Boardrooms are full of people who understand numbers, and businesses are run by numbers. The questions that independent directors are really interested in asking the executives are usually: “how are the numbers looking?” The executives have a series of questions they ask senior people inside their organization. things like: “What’s our sales conversion rate looking like?” and “Are we on track to hit that cost-reduction target?” or “Why has the component failure rate crept up over 1.3%?” And, because all these measurements are important, people have answers; they also know that things that are not measured aren’t as important.
So, how do we get information security to matter in the board room? We try and frighten the directors, is usually how. Now, there’s nothing wrong with fear as a motivator (and we all know that there’s a lot to fear, whether it’s external threats or compliance requirements) but if information security is ever to have long term importance in the board room, it’s got to be something that has a set of meaningful numbers attached to it. And that’s hard, because not only is there no standard methodology, there aren’t even any commonly accepted methods of costing even the most common incidents, threats or solutions.

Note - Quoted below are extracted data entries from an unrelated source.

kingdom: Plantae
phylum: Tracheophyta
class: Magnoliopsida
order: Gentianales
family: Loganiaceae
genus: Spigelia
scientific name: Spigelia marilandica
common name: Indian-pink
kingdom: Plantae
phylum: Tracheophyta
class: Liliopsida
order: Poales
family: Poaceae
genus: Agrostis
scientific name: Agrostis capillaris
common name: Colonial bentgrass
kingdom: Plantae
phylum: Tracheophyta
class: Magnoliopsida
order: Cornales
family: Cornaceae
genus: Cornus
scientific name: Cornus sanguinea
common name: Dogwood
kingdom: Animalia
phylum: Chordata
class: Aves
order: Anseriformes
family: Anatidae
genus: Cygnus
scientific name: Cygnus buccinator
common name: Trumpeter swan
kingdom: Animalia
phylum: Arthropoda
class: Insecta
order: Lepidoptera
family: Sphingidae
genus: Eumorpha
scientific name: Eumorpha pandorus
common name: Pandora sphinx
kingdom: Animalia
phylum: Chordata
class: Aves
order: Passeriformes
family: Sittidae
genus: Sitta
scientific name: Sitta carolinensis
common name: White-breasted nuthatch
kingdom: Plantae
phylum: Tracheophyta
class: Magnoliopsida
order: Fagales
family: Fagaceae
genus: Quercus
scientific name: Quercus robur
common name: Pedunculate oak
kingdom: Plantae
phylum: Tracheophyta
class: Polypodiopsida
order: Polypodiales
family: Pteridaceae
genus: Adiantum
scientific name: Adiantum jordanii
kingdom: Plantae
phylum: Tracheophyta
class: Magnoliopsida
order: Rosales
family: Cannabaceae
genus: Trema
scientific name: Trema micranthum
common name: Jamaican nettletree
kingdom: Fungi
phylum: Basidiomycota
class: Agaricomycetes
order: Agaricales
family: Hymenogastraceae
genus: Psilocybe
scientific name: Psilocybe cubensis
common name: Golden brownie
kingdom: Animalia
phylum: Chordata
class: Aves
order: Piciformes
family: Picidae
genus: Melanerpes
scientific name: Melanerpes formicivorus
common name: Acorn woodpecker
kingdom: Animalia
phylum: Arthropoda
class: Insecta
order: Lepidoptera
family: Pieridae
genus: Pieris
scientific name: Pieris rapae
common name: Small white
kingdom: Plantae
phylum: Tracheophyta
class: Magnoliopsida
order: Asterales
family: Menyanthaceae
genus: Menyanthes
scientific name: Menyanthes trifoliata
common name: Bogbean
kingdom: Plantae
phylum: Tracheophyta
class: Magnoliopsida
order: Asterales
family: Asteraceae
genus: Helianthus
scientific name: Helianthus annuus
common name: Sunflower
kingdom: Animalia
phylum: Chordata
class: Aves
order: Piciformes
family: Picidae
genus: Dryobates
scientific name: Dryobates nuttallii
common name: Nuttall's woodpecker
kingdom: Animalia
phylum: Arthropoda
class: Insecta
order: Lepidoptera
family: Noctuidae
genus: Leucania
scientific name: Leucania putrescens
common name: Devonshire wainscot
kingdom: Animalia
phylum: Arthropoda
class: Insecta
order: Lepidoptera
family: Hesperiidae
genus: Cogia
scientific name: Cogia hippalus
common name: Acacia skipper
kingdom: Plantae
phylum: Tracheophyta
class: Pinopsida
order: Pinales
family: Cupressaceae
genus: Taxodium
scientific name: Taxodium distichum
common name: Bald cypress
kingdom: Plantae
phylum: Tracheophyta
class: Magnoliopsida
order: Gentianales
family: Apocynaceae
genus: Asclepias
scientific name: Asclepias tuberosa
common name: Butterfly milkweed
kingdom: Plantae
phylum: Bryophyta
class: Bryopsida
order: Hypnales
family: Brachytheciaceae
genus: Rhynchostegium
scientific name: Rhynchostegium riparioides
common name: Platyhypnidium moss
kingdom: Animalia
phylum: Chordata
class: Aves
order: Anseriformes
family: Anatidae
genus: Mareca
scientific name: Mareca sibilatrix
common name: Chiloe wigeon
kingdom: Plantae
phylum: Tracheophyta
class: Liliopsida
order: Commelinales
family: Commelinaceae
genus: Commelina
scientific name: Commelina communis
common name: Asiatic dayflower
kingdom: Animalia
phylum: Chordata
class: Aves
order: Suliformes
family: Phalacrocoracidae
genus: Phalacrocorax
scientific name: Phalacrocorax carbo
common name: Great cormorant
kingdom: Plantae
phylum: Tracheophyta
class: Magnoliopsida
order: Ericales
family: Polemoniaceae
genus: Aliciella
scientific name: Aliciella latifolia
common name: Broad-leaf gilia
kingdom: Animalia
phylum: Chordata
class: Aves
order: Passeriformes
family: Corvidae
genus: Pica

And this is not surprising. In an environment where fear is the driver, then most organizations will seize on any data they can use to support their pitch; for instance, the claim that spam is currently 80% of all e-mail and is growing at 20% per year is a pretty useless statistic – what will our e-mail system look like in three years time? And what does it matter if you have a properly configured spam filter? What is the real cost of filtering out spam? And does it matter more or less than the 100,000 viruses in the wild? What is the real cost of leaked information and what is the real incidence of this type of espionage? How many intrusions of what sort were blocked last week with what sort of benefit to the business? What metrics should be used to assess the deployment of an information security solution? Does anyone know the answers?
Until the information security industry can produce coherent, meaningful answers to these questions, CIOs, CSOs and CTOs will struggle to communicate meaningfully with their colleagues and businesses will struggle to really get to grips with the issues.